## ПИСЬМЕННОЕ ЗАДАНИЕ A:
Извлеките из записей строки, начиная со строки с «Tiger Sushi Seti» и до конца записей включительно, и повторите их точно. Картинки в ответ не включайте.

*** ТЕКСТ ДЛЯ ЧТЕНИЯ ***

Но как же, в таком случае, мы собираемся осваивать те серьезные сдвиги, которые происходят в современном мире? Какова взаимосвязь между «глобализацией» (объединением мировой экономики), «вестернизацией» (принятием западных представлений, идеалов, норм, институтов и продуктов) и экономическим ростом? В наши дни можно услышать множество пророчеств и предсказаний, касающихся будущего миропорядка. Заканчивая статью, я остановлюсь на трех из них.

Пророчество 1.

Запад лучше всех, и он победит в глобальном масштабе (или, по крайней мере, должен попытаться это сделать)

Суть данного прогноза состоит в том, что распространение западнических идеалов, подстегиваемых или освобождаемых глобализацией, будет способствовать экономическому росту. В список таких идеалов входят либеральная демократия, децентрализация власти, свободное предпринимательство, частная собственность, индивидуальные права и свободы, гендерное равенство, а также, возможно, любовь к произведенным на Западе вещам и продуктам. Данная трактовка будущего предполагает наличие причинной взаимосвязи между глобализацией, вестернизацией и экономическим ростом. Фактически, это история «просветительской» миссии Запада, спроецированная в будущее.

Пророчество 2.

Всем удастся обеспечить себе сытую жизнь, сохранив собственную культуру

В начале 1970-х годов у меня был суданский студент, который писал работу об отношении африканских учащихся к модернизации. Исследуя их убеждения и ценности, он разработал специальный вопросник. С помощью опросов ему удалось выяснить, что приверженность «материалистическим» ценностям в глазах его товарищей отнюдь не означала «индивидуализма»: можно ценить богатство и при этом сохранять преданность племени. Представителям Саудовской Аравии это открытие настолько понравилось, что они пригласили парня преподавать в своих университетах. Возможно, именно поэтому мысль Хантингтона (Huntington, 1996) о том, что Запад уникален, но отнюдь не универсален, и что другим цивилизациям вовсе не нужно уподобляться нам, чтобы пользоваться современными технологиями, сделалась столь популярной за пределами Европы и Америки. Этот прогноз предполагает, что глобализация и экономический рост вполне возможны и без культурной агрессии со стороны Запада (вестернизации). У каждого будет собственный кусок пирога, но при этом культуры сохранят все свое многообразие.

Пророчество 3.

*** ДАННЫЕ ДЛЯ ПРОВЕРКИ ***

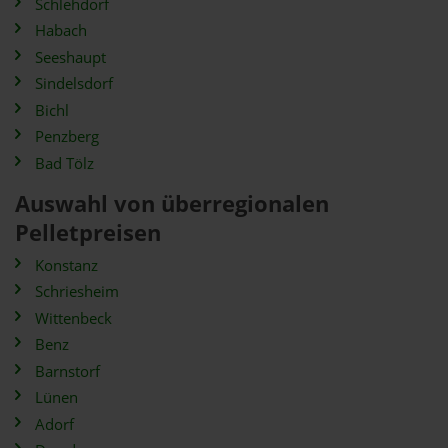
Schlehdorf
Habach
Seeshaupt
Sindelsdorf
Bichl
Penzberg
Bad Tölz
Auswahl von überregionalen
Pelletpreisen
Konstanz
Schriesheim
Wittenbeck
Benz
Barnstorf
Lünen
Adorf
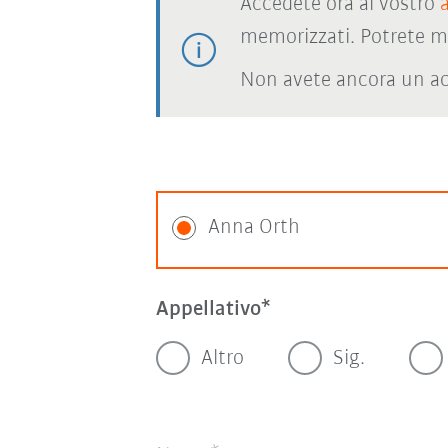
Accedete ora al vostro
memorizzati. Potrete m
Non avete ancora un ac
Anna Orth
Appellativo
Altro
Sig.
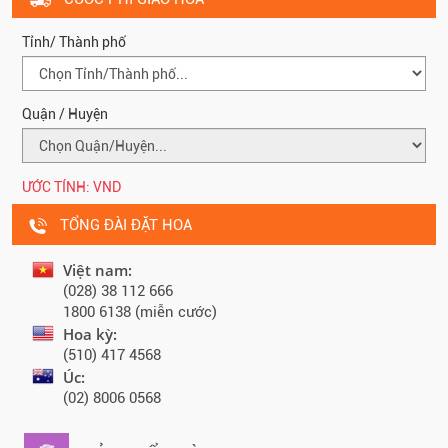
Tỉnh/ Thành phố
Quận / Huyện
ƯỚC TÍNH:
VND
TỔNG ĐÀI ĐẶT HOA
Việt nam:
(028) 38 112 666
1800 6138 (miễn cước)
Hoa kỳ:
(510) 417 4568
Úc:
(02) 8006 0568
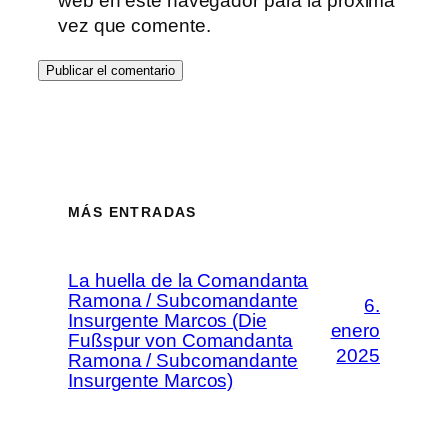
web en este navegador para la próxima
vez que comente.
MÁS ENTRADAS
La huella de la Comandanta
Ramona / Subcomandante
6.
Insurgente Marcos (Die
enero
Fußspur von Comandanta
2025
Ramona / Subcomandante
Insurgente Marcos)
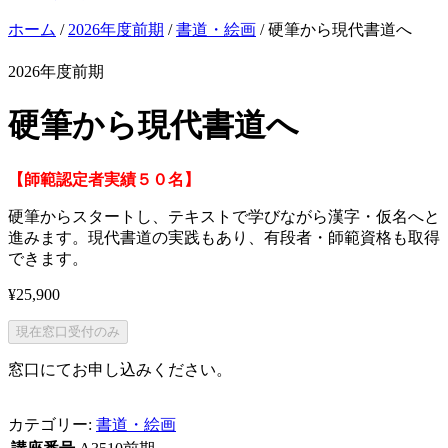
ホーム
/
2026年度前期
/
書道・絵画
/ 硬筆から現代書道へ
2026年度前期
硬筆から現代書道へ
【師範認定者実績５０名
】
硬筆からスタートし、テキストで学びながら漢字・仮名へと
進みます。現代書道の実践もあり、有段者・師範資格も取得
できます。
¥
25,900
現在窓口受付のみ
窓口にてお申し込みください。
カテゴリー:
書道・絵画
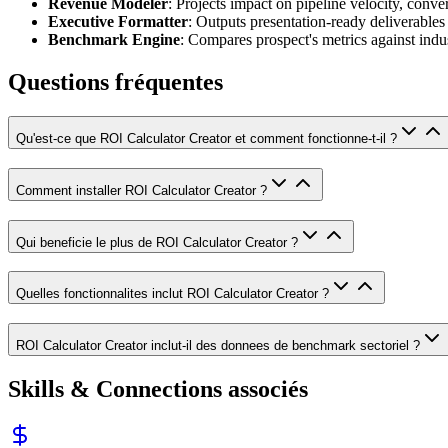
Revenue Modeler
: Projects impact on pipeline velocity, conve
Executive Formatter
: Outputs presentation-ready deliverable
Benchmark Engine
: Compares prospect's metrics against indu
Questions fréquentes
Qu'est-ce que ROI Calculator Creator et comment fonctionne-t-il ?
Comment installer ROI Calculator Creator ?
Qui beneficie le plus de ROI Calculator Creator ?
Quelles fonctionnalites inclut ROI Calculator Creator ?
ROI Calculator Creator inclut-il des donnees de benchmark sectoriel ?
Skills & Connections associés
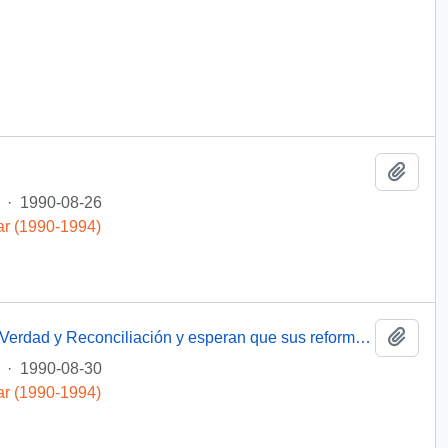
Añadi
·
1990-08-26
ar (1990-1994)
Añadi
[Agradece la creación de la Comisión de Verdad y Reconciliación y esperan que sus reformas sean claves en la justicia para los detenidos desaparecidos]
·
1990-08-30
ar (1990-1994)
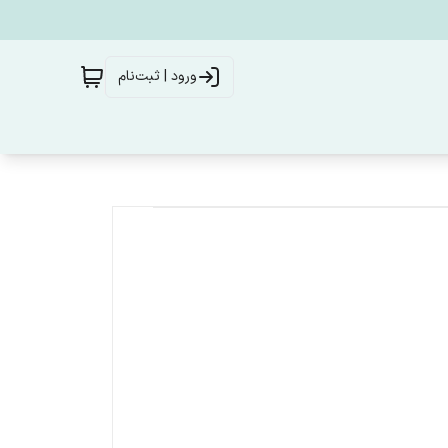
ورود | ثبت‌نام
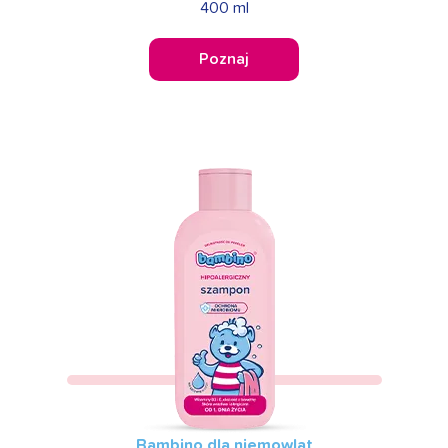
400 ml
Poznaj
Bambino dla niemowląt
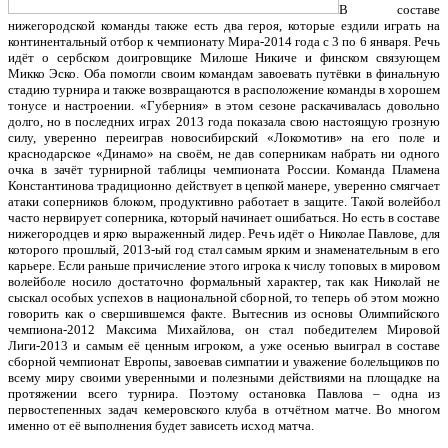
В составе
нижегородской команды также есть два героя, которые ездили играть на
континентальный отбор к чемпионату Мира-2014 года с 3 по 6 января. Речь
идёт о сербском доигровщике Милоше Никиче и финском связующем
Микко Эско. Оба помогли своим командам завоевать путёвки в финальную
стадию турнира и также возвращаются в расположение команды в хорошем
тонусе и настроении. «Губерния» в этом сезоне раскачивалась довольно
долго, но в последних играх 2013 года показала свою настоящую грозную
силу, уверенно переиграв новосибирский «Локомотив» на его поле и
краснодарское «Динамо» на своём, не дав соперникам набрать ни одного
очка в зачёт турнирной таблицы чемпионата России. Команда Пламена
Константинова традиционно действует в цепкой манере, уверенно смягчает
атаки соперников блоком, продуктивно работает в защите. Такой волейбол
часто нервирует соперника, который начинает ошибаться. Но есть в составе
нижегородцев и ярко выраженный лидер. Речь идёт о Николае Павлове, для
которого прошлый, 2013-ый год стал самым ярким и знаменательным в его
карьере. Если раньше причисление этого игрока к числу топовых в мировом
волейболе носило достаточно формальный характер, так как Николай не
сыскал особых успехов в национальной сборной, то теперь об этом можно
говорить как о свершившемся факте. Вытеснив из основы Олимпийского
чемпиона-2012 Максима Михайлова, он стал победителем Мировой
Лиги-2013 и самым её ценным игроком, а уже осенью выиграл в составе
сборной чемпионат Европы, завоевав симпатии и уважение болельщиков по
всему миру своими уверенными и полезными действиями на площадке на
протяжении всего турнира. Поэтому остановка Павлова – одна из
первостепенных задач кемеровского клуба в отчётном матче. Во многом
именно от её выполнения будет зависеть исход матча.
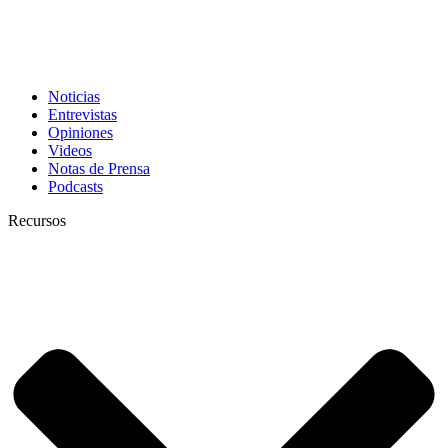
Noticias
Entrevistas
Opiniones
Videos
Notas de Prensa
Podcasts
Recursos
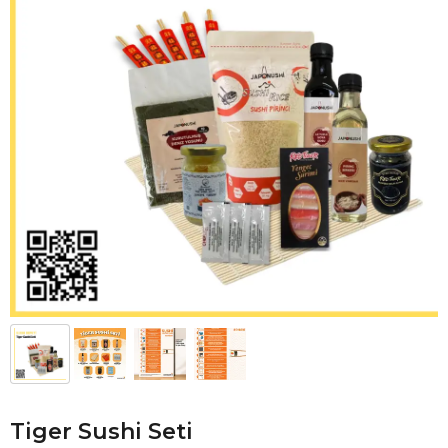
Tiger Sushi Seti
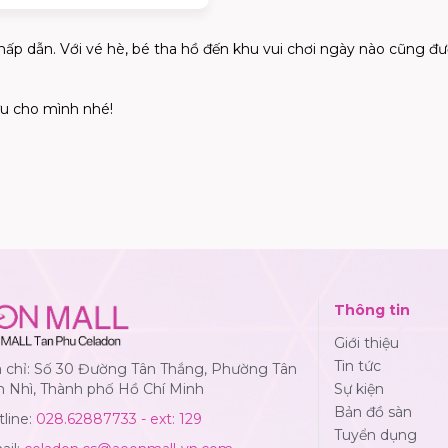
hấp dẫn. Với vé hè, bé tha hồ đến khu vui chơi ngày nào cũng đượ
ữu cho mình nhé!
Thông tin
Giới thiệu
Tin tức
a chỉ: Số 30 Đường Tân Thắng, Phường Tân
n Nhì, Thành phố Hồ Chí Minh
Sự kiện
Bản đồ sàn
line:
028.62887733 - ext: 129
Tuyển dụng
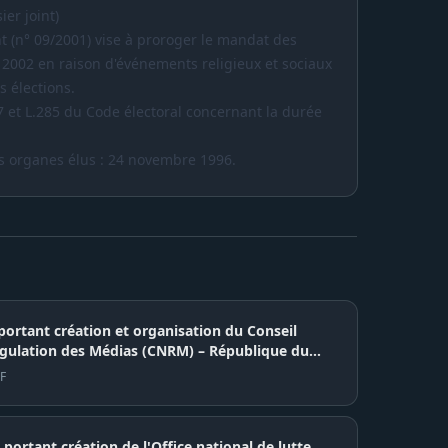
ier joint)
t (n° 09/2001) vise à proroger le mandat des
 2002 en raison d'événements religieux et sociaux
s élections.
7 et L.285 du Code électoral concernant la durée
s organes élus : 24 novembre 1996.
portant création et organisation du Conseil
égulation des Médias (CNRM) – République du
F
portant création de l'Office national de lutte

***

## ПИСЬМЕННОЕ ЗАДАНИЕ B:
Какой вывод о ценностях африканских учащихся сделал по итогам опросов суданский студент, упомянутый в тексте для чтения?

## РЕЗУЛЬТАТ ЗАДАНИЯ A:
Tiger Sushi Seti
hấp dẫn. Với vé hè, bé tha hồ đến khu vui chơi ngày nào cũng đượ
ữu cho mình nhé!
Thông tin
Giới thiệu
Tin tức
a chỉ: Số 30 Đường Tân Thắng, Phường Tân
n Nhì, Thành phố Hồ Chí Minh
Sự kiện
Bản đồ sàn
line:
028.62887733 - ext: 129
Tuyển dụng
ier joint)
t (n° 09/2001) vise à proroger le mandat des
 2002 en raison d'événements religieux et sociaux
s élections.
7 et L.285 du Code électoral concernant la durée
s organes élus : 24 novembre 1996.
portant création et organisation du Conseil
égulation des Médias (CNRM) – République du
F
portant création de l'Office national de lutte

## РЕЗУЛЬТАТ ЗАДАНИЯ B:
Приверженность «материалистическим» ценностям не означала «индивидуализма»: можно ценить богатство и при этом сохранять преданность племени.